Sull’ampio terrazzo, collocato in
fondo alla zona calpestabile, vi è uno stendino, vuoto, in cui è appeso, con un
gancio, un cestino colmo fino all’orlo di molle per tenere fermi i panni.
La leggera brezza fa muovere
lentamente il contenitore su e giù, come fosse il pendolo di un orologio.
Attraverso gli spazi aperti del parapetto, in lamiera verniciata bianca, ampi e
regolari, si può, senza troppa fatica, scrutare, seduti , il panorama
circostante.
Osservo e ascolto e, di tanto in
tanto mi alzo per evitare gli ostacoli e rendere pienamente libero il mio
sguardo al fine di poter apprezzare meglio ciò che vedo e sento.

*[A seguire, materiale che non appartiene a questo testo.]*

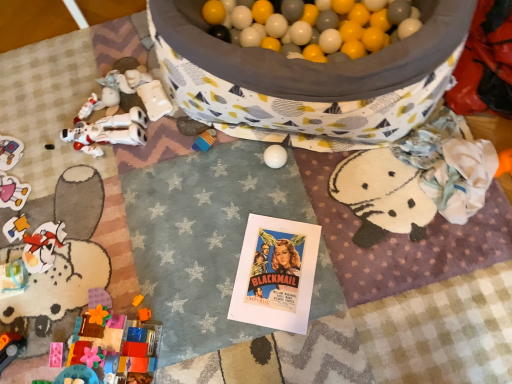
The height and width of the screenshot is (384, 512). What are the coordinates of `vacant area that is situated to the right of brick-like plastic blocks at lower left, arranged as the first toy when viewed from the front` in the screenshot? It's located at (192, 331).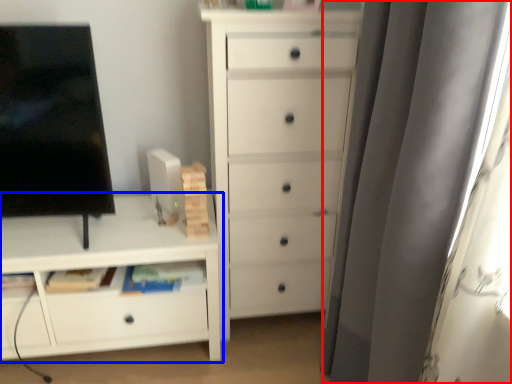
Question: Which object is closer to the camera taking this photo, curtain (highlighted by a red box) or chest of drawers (highlighted by a blue box)?

Choices:
 (A) curtain
 (B) chest of drawers

Answer: (A)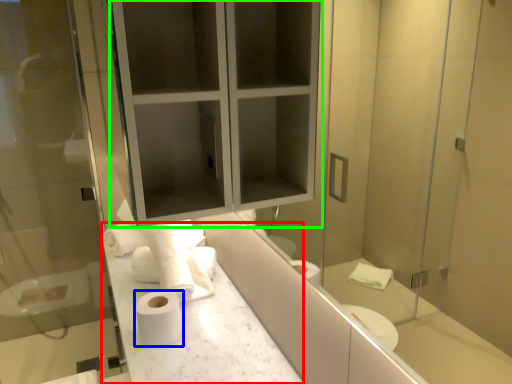
Question: Which is nearer to the counter top (highlighted by a red box)? toilet paper (highlighted by a blue box) or medicine cabinet (highlighted by a green box).

Choices:
 (A) toilet paper
 (B) medicine cabinet

Answer: (A)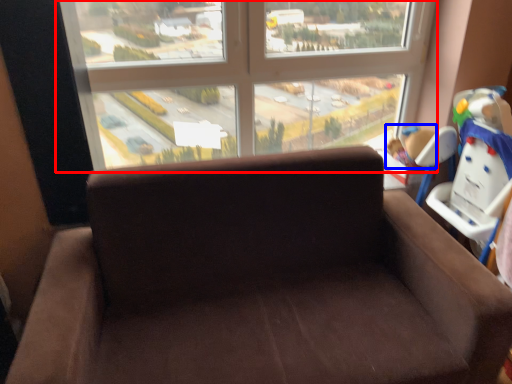
Question: Among these objects, which one is farthest to the camera, window (highlighted by a red box) or child (highlighted by a blue box)?

Choices:
 (A) window
 (B) child

Answer: (B)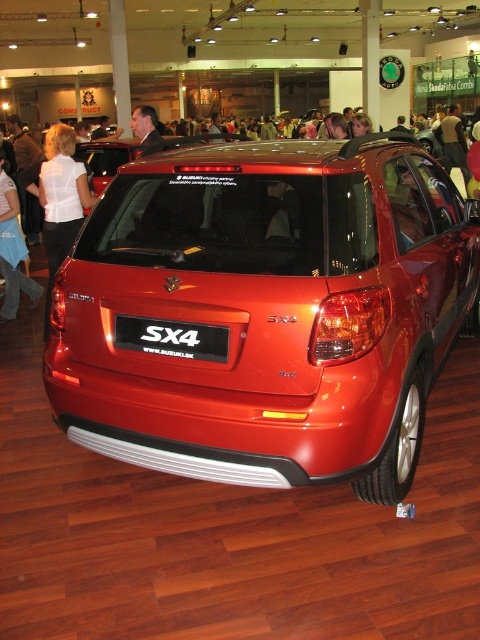
Question: Which object is closer to the camera taking this photo?

Choices:
 (A) matte black jacket at upper center
 (B) glossy metallic suv at center
 (C) white fabric shirt at upper left
 (D) white fabric shirt at left

Answer: (B)

Question: Does glossy metallic suv at center appear over white plastic license plate at center?

Choices:
 (A) yes
 (B) no

Answer: (A)

Question: Which object is positioned closest to the dark suit jacket at upper center?

Choices:
 (A) white fabric shirt at upper left
 (B) white fabric shirt at left

Answer: (B)

Question: Is matte black jacket at upper center bigger than dark suit jacket at upper center?

Choices:
 (A) yes
 (B) no

Answer: (B)

Question: Which point is closer to the camera taking this photo?

Choices:
 (A) (274, 300)
 (B) (62, 234)
 (C) (455, 116)
 (D) (203, 340)

Answer: (A)

Question: Does white fabric shirt at left have a lesser width compared to dark suit jacket at upper center?

Choices:
 (A) yes
 (B) no

Answer: (A)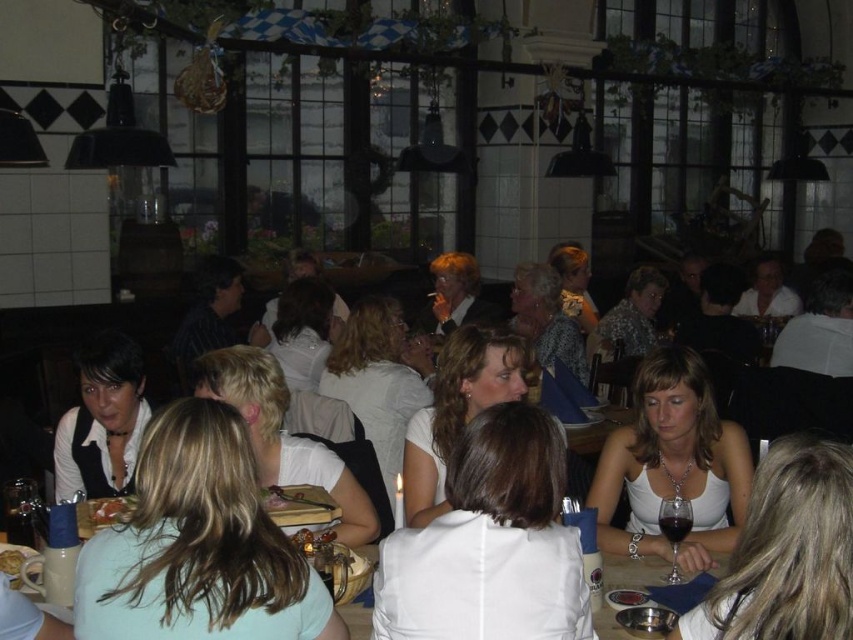
Can you confirm if white matte shirt at lower left is positioned to the left of golden brown bread at lower left?

No, white matte shirt at lower left is not to the left of golden brown bread at lower left.

Is white matte shirt at lower left smaller than golden brown bread at lower left?

Actually, white matte shirt at lower left might be larger than golden brown bread at lower left.

Does point (236, 426) lie behind point (15, 563)?

No, it is not.

The width and height of the screenshot is (853, 640). Identify the location of white matte shirt at lower left. (198, 545).

Which is below, white matte shirt at lower left or white matte tank top at center?

white matte tank top at center is lower down.

Does white matte shirt at lower left have a lesser width compared to white matte tank top at center?

In fact, white matte shirt at lower left might be wider than white matte tank top at center.

Does point (149, 509) come closer to viewer compared to point (659, 365)?

Yes.

The height and width of the screenshot is (640, 853). I want to click on white matte shirt at lower left, so click(x=198, y=545).

This screenshot has width=853, height=640. In order to click on white fabric shirt at center in this screenshot , I will do `click(490, 544)`.

Which is more to the left, white fabric shirt at center or white matte plate at center?

Positioned to the left is white matte plate at center.

Is point (483, 566) positioned behind point (112, 499)?

No, (483, 566) is in front of (112, 499).

Locate an element on the screen. The height and width of the screenshot is (640, 853). white fabric shirt at center is located at coordinates (490, 544).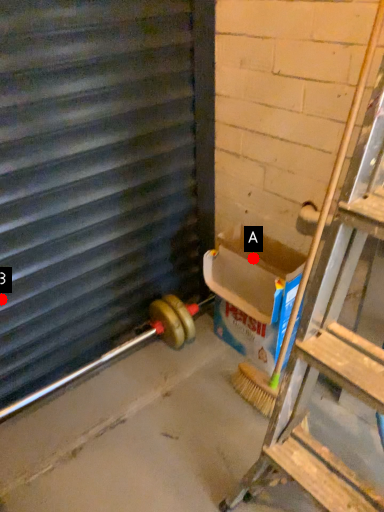
Question: Two points are circled on the image, labeled by A and B beside each circle. Which point is closer to the camera?

Choices:
 (A) A is closer
 (B) B is closer

Answer: (B)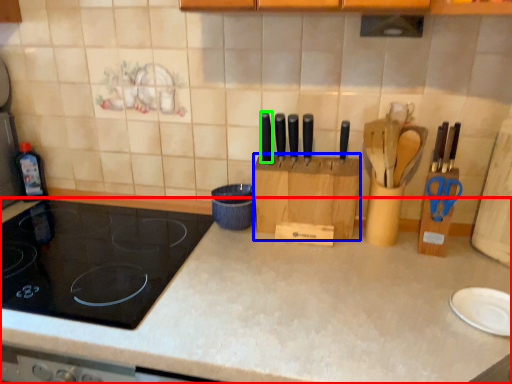
Question: Which object is positioned farthest from countertop (highlighted by a red box)? Select from cardboard box (highlighted by a blue box) and knife (highlighted by a green box).

Choices:
 (A) cardboard box
 (B) knife

Answer: (B)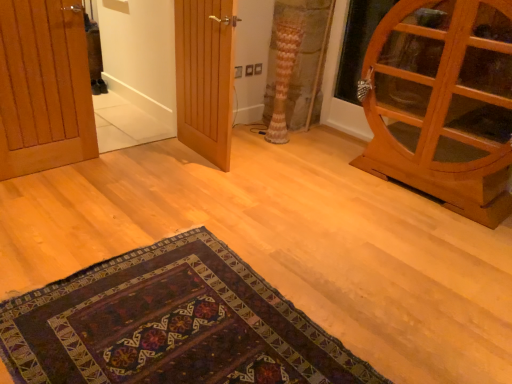
Where is `free space above wooden door at left, placed as the third door when sorted from right to left (from a real-world perspective)`? This screenshot has width=512, height=384. free space above wooden door at left, placed as the third door when sorted from right to left (from a real-world perspective) is located at coordinates (37, 0).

Le due piscine di fronte, con l’acqua
riscaldata dal cocente sole, proiettano verso
il cielo il colore blu dei loro fondali, unitamente alle grida divertite dei suoi piccoli
occupanti. Due secolari pini marittimi con la chioma un po’ inclinata, sembrano
prostrarsi come riverenti verso uno dei manufatti e i suoi simpatici bagnanti ,
quasi come un gesto di protezione simile a quello della chioccia con i suoi
pulcini.
Due tortore, incuranti del forte
vocio, stanno tubando sopra il tetto del vicino caseggiato. Il chiasso s’interrompe
per qualche attimo, quando nella vicina strada passa un automezzo dei pompieri
che fa uso della sirena. Subito dopo riprendono i rumori.
Lo scrosciare dell’acqua, provocato
dai tuffi e lo sbracciare dei bambini sembrano vibrazioni di una musica naturale, disturbata soltanto dalle
grida di soddisfazione degli astanti.